What needs to be done: Nothing but a verbatim copy of the data, minus the images, should be returned.

Supplied records:
▬▬▬▬▬▬
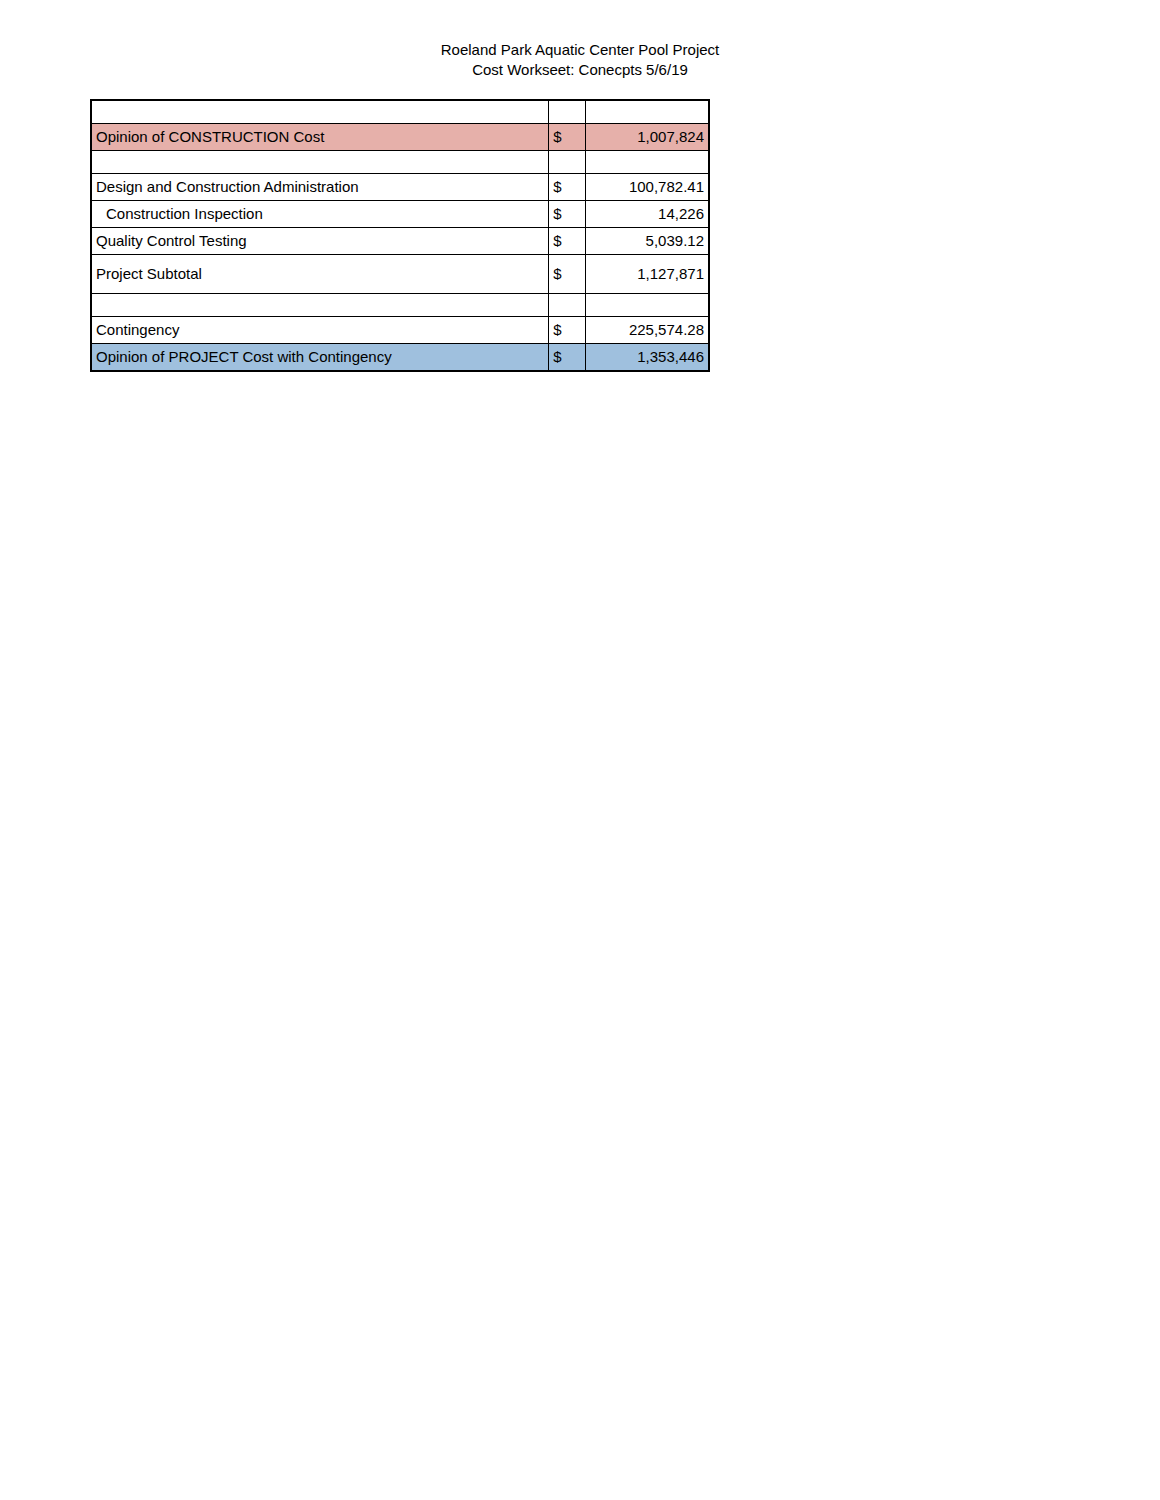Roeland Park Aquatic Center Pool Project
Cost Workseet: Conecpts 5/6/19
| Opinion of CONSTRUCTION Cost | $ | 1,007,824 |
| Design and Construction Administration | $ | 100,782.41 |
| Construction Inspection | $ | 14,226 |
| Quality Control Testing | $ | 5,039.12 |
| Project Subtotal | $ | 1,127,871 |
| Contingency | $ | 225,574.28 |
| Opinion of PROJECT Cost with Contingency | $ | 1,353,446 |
▬▬▬▬▬▬
Your solution:
Roeland Park Aquatic Center Pool Project
Cost Workseet: Conecpts 5/6/19
| Opinion of CONSTRUCTION Cost | $ | 1,007,824 |
| Design and Construction Administration | $ | 100,782.41 |
| Construction Inspection | $ | 14,226 |
| Quality Control Testing | $ | 5,039.12 |
| Project Subtotal | $ | 1,127,871 |
| Contingency | $ | 225,574.28 |
| Opinion of PROJECT Cost with Contingency | $ | 1,353,446 |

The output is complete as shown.